Getting Kids Outdoors
What We Do
Children and young people spend time with us, getting outdoors and active, getting in touch with nature and learning about everything from simple vegetable growing to looking after farm animals and respecting and encouraging wildlife.
By way of an example, we are delighted to work with Homewood School in Tenterden. Young people participating in the school’s wellbeing programme visit the Community Garden every week during term time to learn more about producing and enjoying nutritious food.
Why We Do It
Engaging with nature can have a positive impact on physical health issues including obesity, mental health problems, and children’s ability to assess risks to themselves and others. Sadly, for many children and young people, nature is not an integral part of their life.
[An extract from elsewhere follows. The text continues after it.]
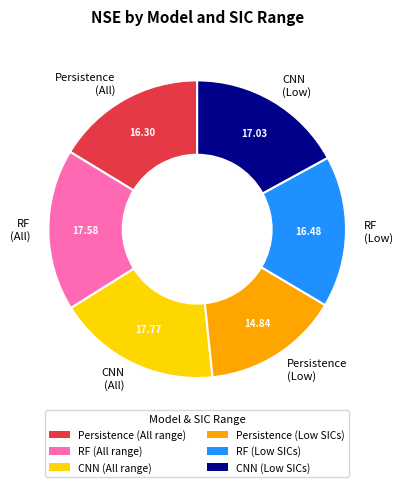

Which category has the smallest portion of the pie?

Persistence (Low)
In their Noticing Nature report, the National Trust and University of Derby describe how:
just 19% of children regularly noticed wildlife
83% either infrequently or never smelled wildflowers
77% either infrequently or never listened to birdsong
Encouragingly, they found that children with a strong connection to nature report feeling happier and healthier. We work to create opportunities for children and young people to foster that connection.
The Difference We Make
"We have been taking groups of students to Green Farm Community Garden every week since 2017. The students are usually our more vulnerable children who have experienced bereavement, trauma, have SEND needs or are less privileged.
Being able to go to the Community Garden and work in the fresh air, learning new skills and knowledge is beneficial to the students’ well-being and we have seen marked improvements in their emotional health.
The students have responsibilities within the garden which help them feel they belong to the community. They have completed several projects including a bug mansion, loggery and rock garden. As the weeks progress you can see the students’ confidence grow and their self-esteem improves.
Martin and MaryAnn are committed to helping vulnerable young people and are more than generous with sharing the facilities at Green farm and supporting our students anyway they can. We are grateful for all the support they have given our young people and the invaluable positive impact this intervention has on our students."
Mrs Wendy Brown, Family Liaison Officer and Student Wellbeing Coordinator, Homewood School
Why is Getting Outdoors so Important?
Going outdoors has a critical, positive impact on our lives. Time outdoors playing, learning and exploring improves:
physical health – sleep, eating, weight
mental health – stress, friendships, resilience
a sense of belonging and connection to community
engagement with the environment and climate change
Multiple studies in the UK, US, Canada, Australia, China and Singapore show time outdoors leads to increased attainment, less time off sick and behaviour improved across schools, along with an increased connection to nature.